Gibbs Sampler Results have the following data

- RS: Rand Score
- ARS: Adjusted Rand Score
- SS: Silhouette Score

for each of the three methods

- Base GS
- GS with Multiple Initializations
- GS with Burn In



In [None]:
# GS with K = 3
gs3

The dataframe for EM has the Adjusted Rand Score (ARS) results for EM in 2 modes:

- EM with Many Random Initializations (`gmm_mri_ars`)
- EM with K-Means Initialization (`gmm_kmeans_ars`)

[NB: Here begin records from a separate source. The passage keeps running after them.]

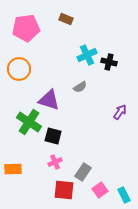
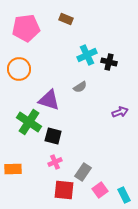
purple arrow: rotated 35 degrees clockwise
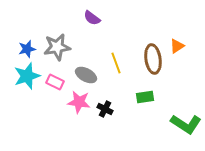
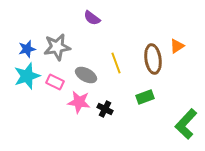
green rectangle: rotated 12 degrees counterclockwise
green L-shape: rotated 100 degrees clockwise
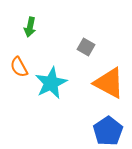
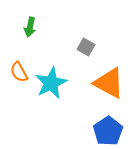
orange semicircle: moved 5 px down
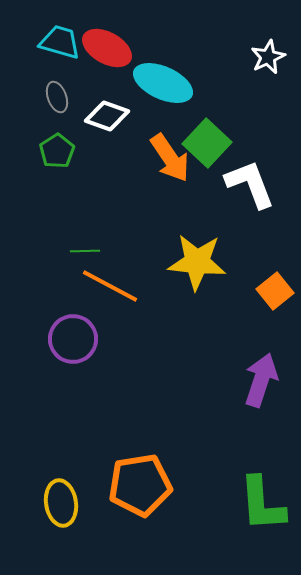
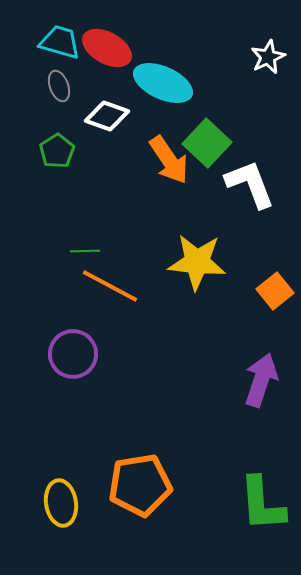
gray ellipse: moved 2 px right, 11 px up
orange arrow: moved 1 px left, 2 px down
purple circle: moved 15 px down
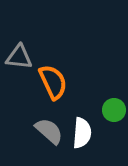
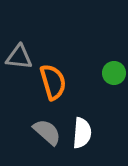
orange semicircle: rotated 9 degrees clockwise
green circle: moved 37 px up
gray semicircle: moved 2 px left, 1 px down
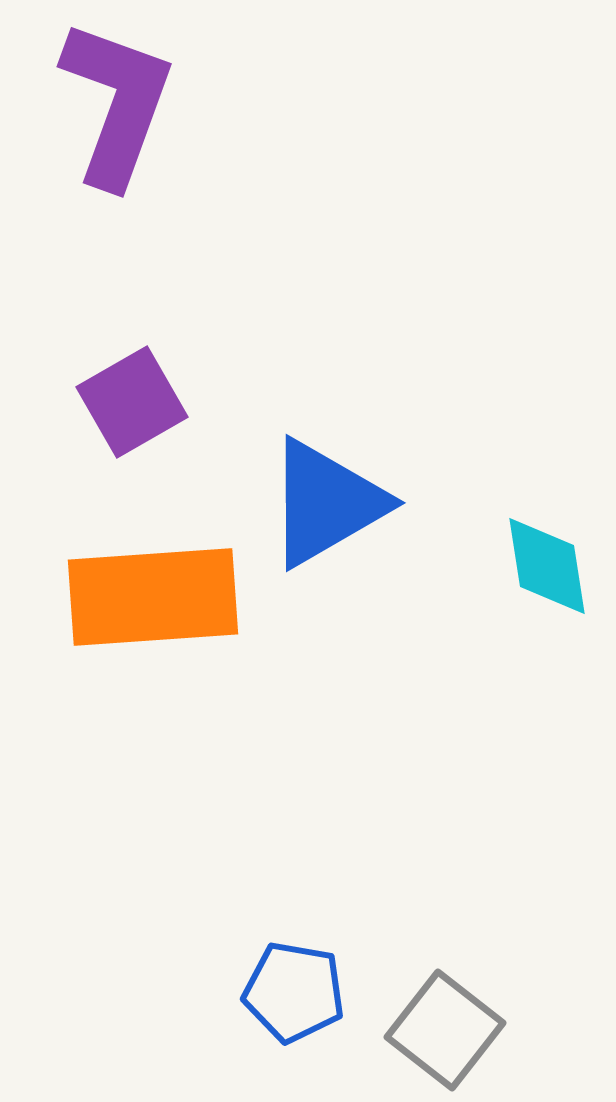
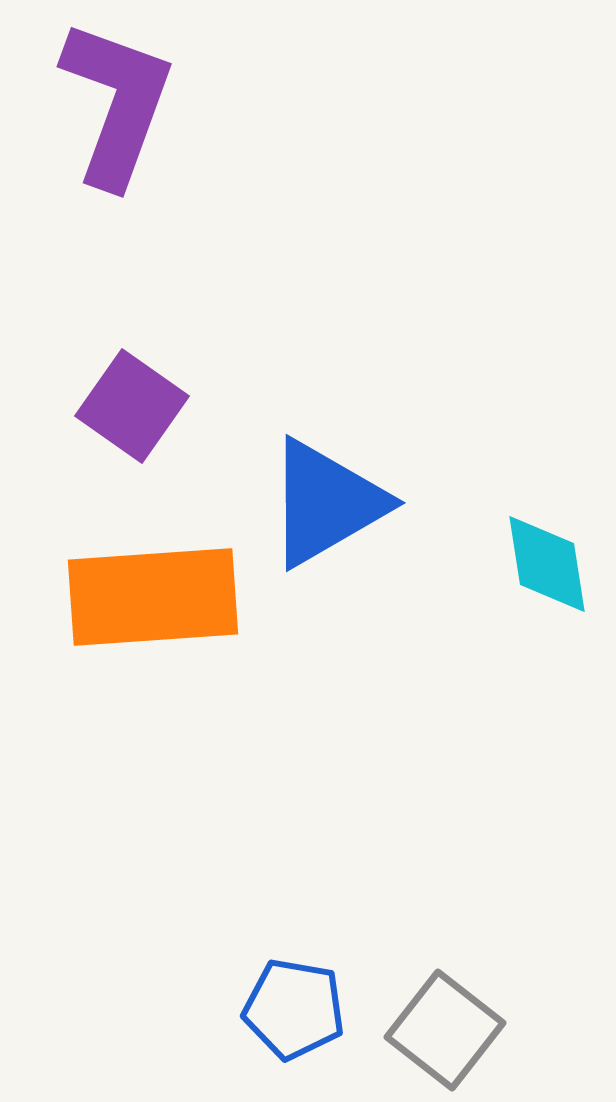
purple square: moved 4 px down; rotated 25 degrees counterclockwise
cyan diamond: moved 2 px up
blue pentagon: moved 17 px down
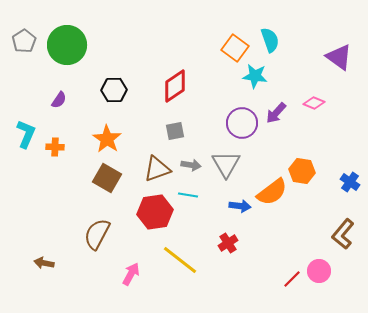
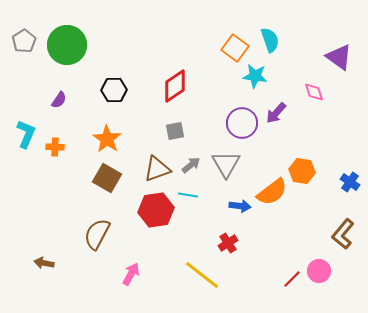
pink diamond: moved 11 px up; rotated 50 degrees clockwise
gray arrow: rotated 48 degrees counterclockwise
red hexagon: moved 1 px right, 2 px up
yellow line: moved 22 px right, 15 px down
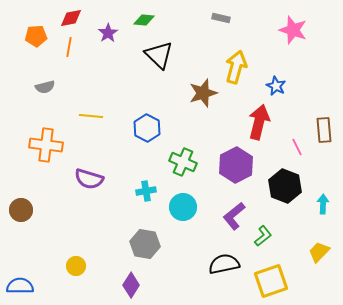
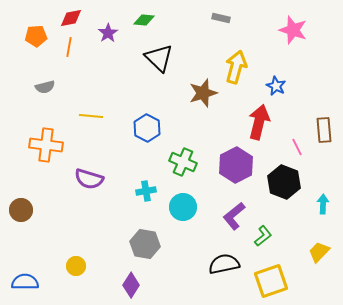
black triangle: moved 3 px down
black hexagon: moved 1 px left, 4 px up
blue semicircle: moved 5 px right, 4 px up
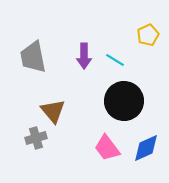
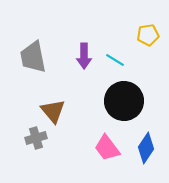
yellow pentagon: rotated 15 degrees clockwise
blue diamond: rotated 32 degrees counterclockwise
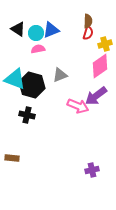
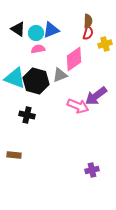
pink diamond: moved 26 px left, 7 px up
cyan triangle: moved 1 px up
black hexagon: moved 4 px right, 4 px up
brown rectangle: moved 2 px right, 3 px up
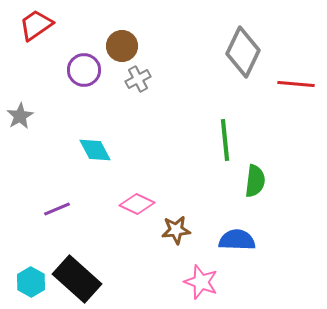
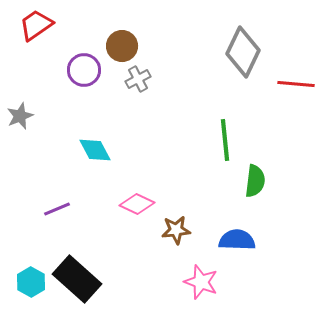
gray star: rotated 8 degrees clockwise
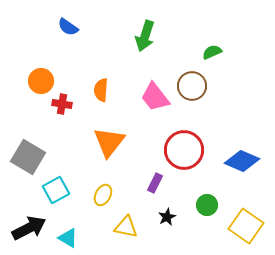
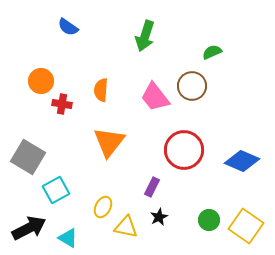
purple rectangle: moved 3 px left, 4 px down
yellow ellipse: moved 12 px down
green circle: moved 2 px right, 15 px down
black star: moved 8 px left
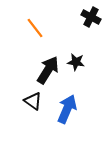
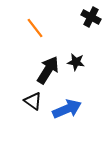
blue arrow: rotated 44 degrees clockwise
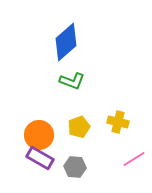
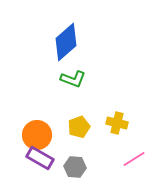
green L-shape: moved 1 px right, 2 px up
yellow cross: moved 1 px left, 1 px down
orange circle: moved 2 px left
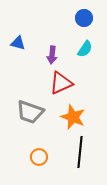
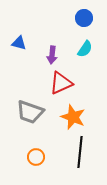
blue triangle: moved 1 px right
orange circle: moved 3 px left
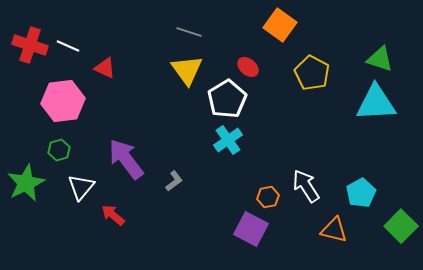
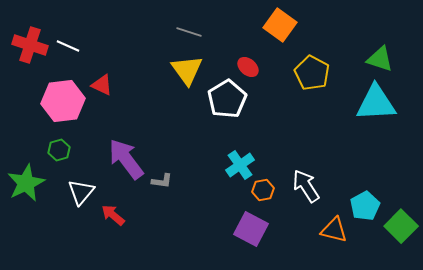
red triangle: moved 3 px left, 17 px down
cyan cross: moved 12 px right, 25 px down
gray L-shape: moved 12 px left; rotated 45 degrees clockwise
white triangle: moved 5 px down
cyan pentagon: moved 4 px right, 13 px down
orange hexagon: moved 5 px left, 7 px up
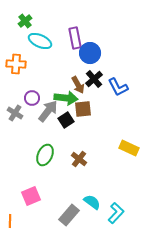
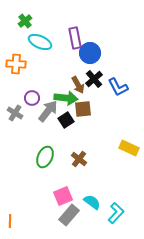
cyan ellipse: moved 1 px down
green ellipse: moved 2 px down
pink square: moved 32 px right
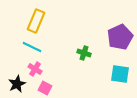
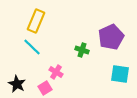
purple pentagon: moved 9 px left
cyan line: rotated 18 degrees clockwise
green cross: moved 2 px left, 3 px up
pink cross: moved 21 px right, 3 px down
black star: rotated 18 degrees counterclockwise
pink square: rotated 32 degrees clockwise
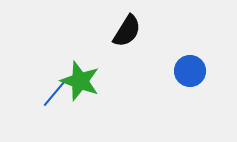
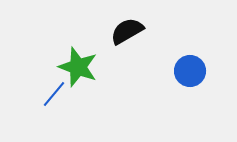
black semicircle: rotated 152 degrees counterclockwise
green star: moved 2 px left, 14 px up
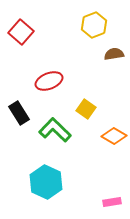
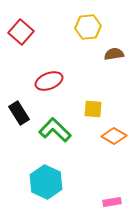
yellow hexagon: moved 6 px left, 2 px down; rotated 15 degrees clockwise
yellow square: moved 7 px right; rotated 30 degrees counterclockwise
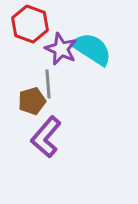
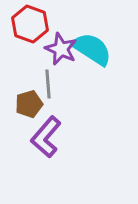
brown pentagon: moved 3 px left, 3 px down
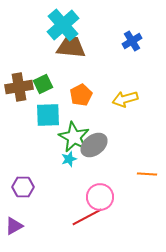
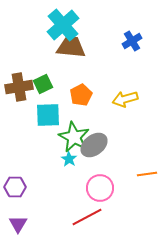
cyan star: rotated 21 degrees counterclockwise
orange line: rotated 12 degrees counterclockwise
purple hexagon: moved 8 px left
pink circle: moved 9 px up
purple triangle: moved 4 px right, 2 px up; rotated 30 degrees counterclockwise
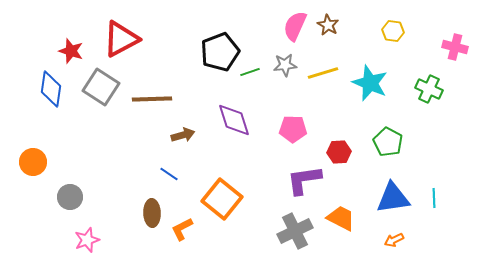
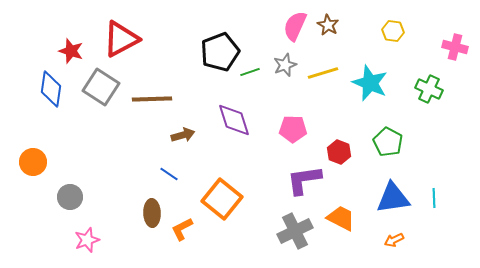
gray star: rotated 15 degrees counterclockwise
red hexagon: rotated 25 degrees clockwise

And the final column is the standard K-Means Clustering results (`kmeans_ars`)

In [None]:
# EM with K = 3
em3

## Results

The plots are interactive.

### K = 3

In [None]:
fig = go.Figure()
fig.add_trace(go.Box(y=gs3['gs_base_ars'], name="GS Base"))
fig.add_trace(go.Box(y=gs3['gs_burnin_ars'], name="GS Burn In"))
fig.add_trace(go.Box(y=gs3['gs_multi_ars'], name="GS Multi"))
fig.add_trace(go.Box(y=em3['gmm_mri_ars'], name="EM Multi Init"))
fig.add_trace(go.Box(y=em3['gmm_kmeans_ars'], name="EM K-Means Init"))
fig.add_trace(go.Box(y=em3['kmeans_ars'], name="Standard K-Means"))
fig.update_layout(title_text="K = 3")
fig.show()

### K = 6

In [None]:
fig = go.Figure()
fig.add_trace(go.Box(y=gs6['gs_base_ars'], name="GS Base"))
fig.add_trace(go.Box(y=gs6['gs_burnin_ars'], name="GS Burn In"))
fig.add_trace(go.Box(y=gs6['gs_multi_ars'], name="GS Multi"))
fig.add_trace(go.Box(y=em6['gmm_mri_ars'], name="EM Multi Init"))
fig.add_trace(go.Box(y=em6['gmm_kmeans_ars'], name="EM K-Means Init"))
fig.add_trace(go.Box(y=em6['kmeans_ars'], name="Standard K-Means"))
fig.update_layout(title_text="K = 6")
fig.show()

## Conclusions

Gibbs Sampler with Multi Init, and both of the EM versions perform better than the standard K-Means.

Between GS and EM, GS with Multi Init seems to be performing the best, by a slight margin over EM.